Programma accademico

“Se Venezia vive”: incontro con Mario Isnenghi, Paolo Puppa, Giandomenico Romanelli

Una riflessione a partire dalla presentazione del volume
SE VENEZIA VIVE: UNA STORIA SENZA MEMORIA
di Mario Isnenghi (Venezia, Marsilio 2021)

Introduce Gianpaolo Scarante, Presidente Ateneo Veneto
Giandomenico Romanelli e Paolo Puppa conversano con l’autore

L’incontro della domenica mattina all’Ateneo Veneto è dedicato questa volta a una riflessione sul destino della città lagunare a partire dal libro di Mario Isnenghi “Se Venezia vive”.

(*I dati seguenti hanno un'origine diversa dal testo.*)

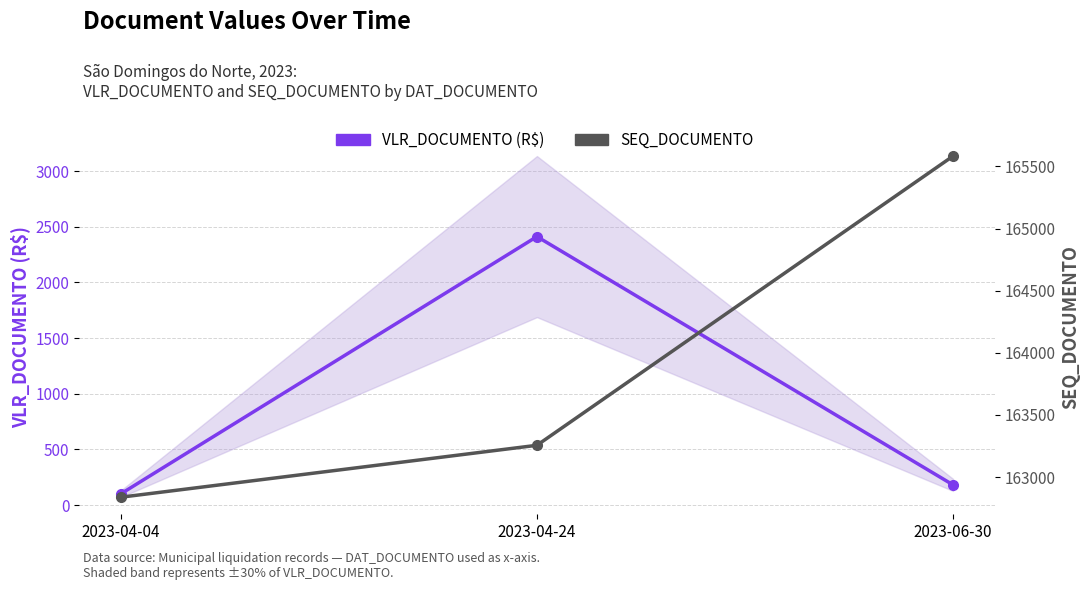

The VLR_DOCUMENTO (R$) series shows 180.6 at 2023-06-30. True or false?

True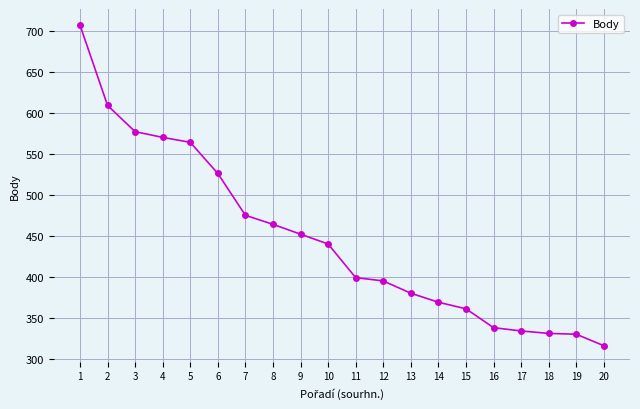

What is the value of the 13th point from the left?

380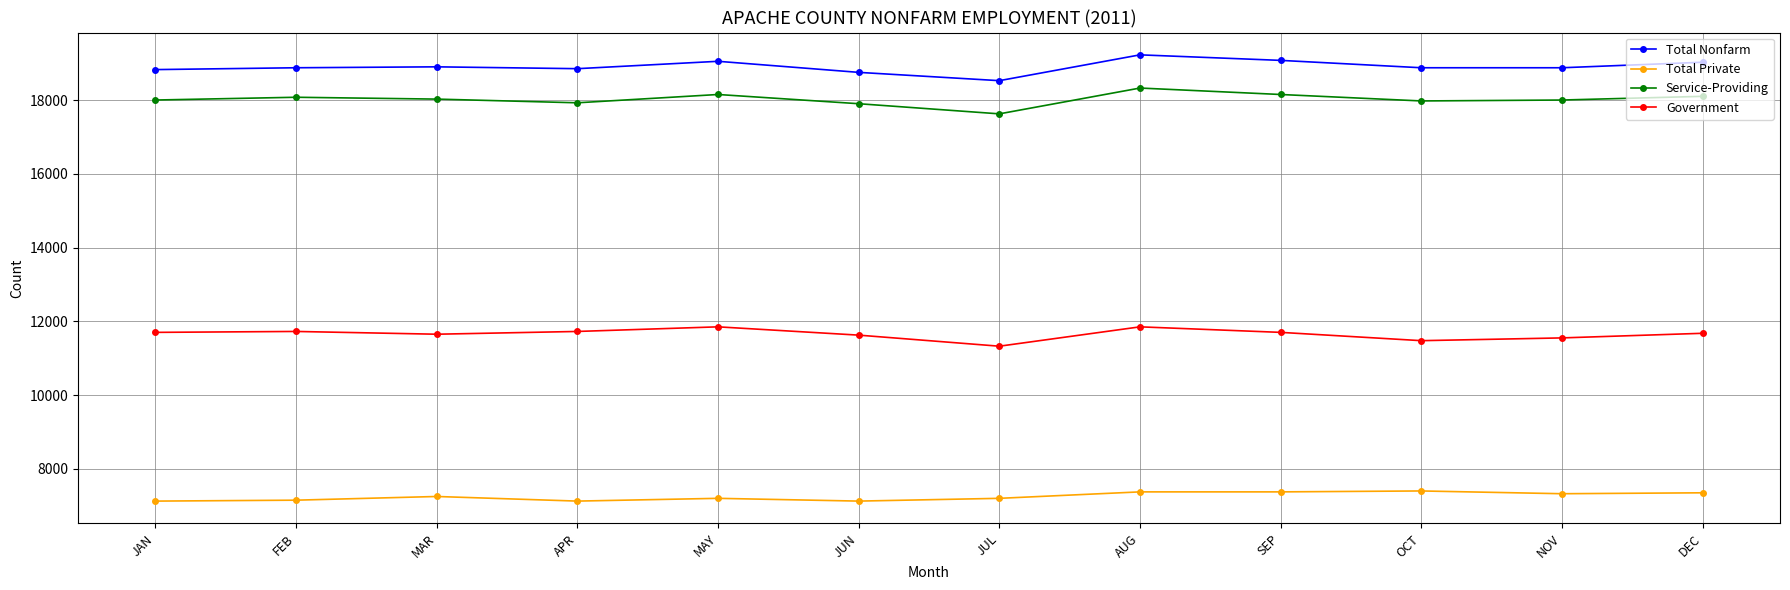

Rank the series at DEC from highest to lowest value.

Total Nonfarm, Service-Providing, Government, Total Private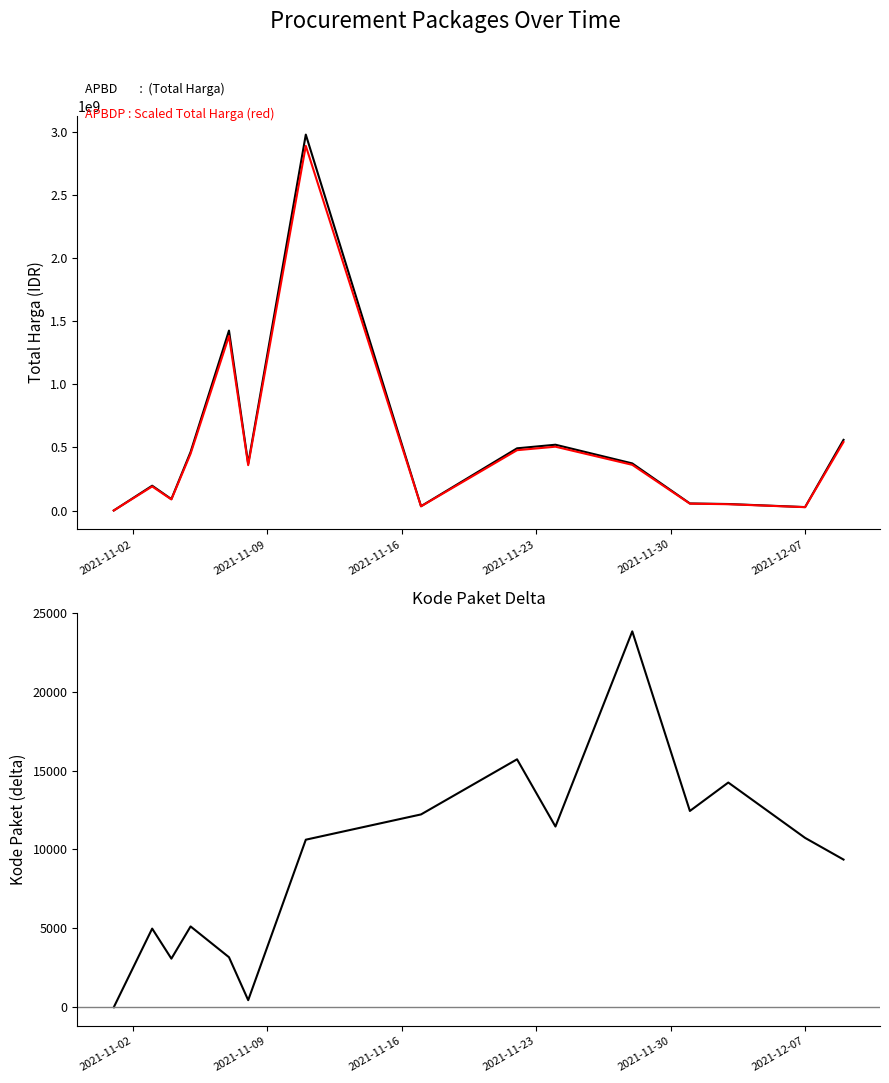

At which label does Total Harga reach its minimum?

2021-11-02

Il volume dello storico mette in evidenza una visione europea e mondiale della città, in una rielaborazione critica tra memoria, letteratura e storia che assume ancora più valore oggi, quando appare quanto mai necessario un suo ripensamento.

Da qui prenderà le mosse la conversazione domenicale.

In “Se Venezia vive: una storia senza memoria” Isnenghi sostiene che la morte di Venezia è un fecondo genere letterario, ma, se usato come criterio di verità storica, diventa un veleno mortifero, una falsa coscienza, altra faccia della consuetudine tutta italiana all’autodenigrazione.

L’autore chiama in causa eventi, luoghi, personaggi tra la fine del Settecento, l’Otto e il Novecento, attraverso le imprese di idrovolanti e dirigibili, salotti animati da donne illuminate ed emancipate, stabilimenti termali e una inedita concorrenza ferroviaria con Milano, la vita di campi e associazioni, tra figure note – Riccardo Selvatico, Margherita Grassini Sarfatti, Giuseppe Volpi e Gabriele D’Annunzio, veneziano d’elezione – e meno in luce ma altrettanto decisive – da Giovanni Busetto detto Fisola, «inventore del Lido», a Giuseppe Turcato, «custode della Resistenza».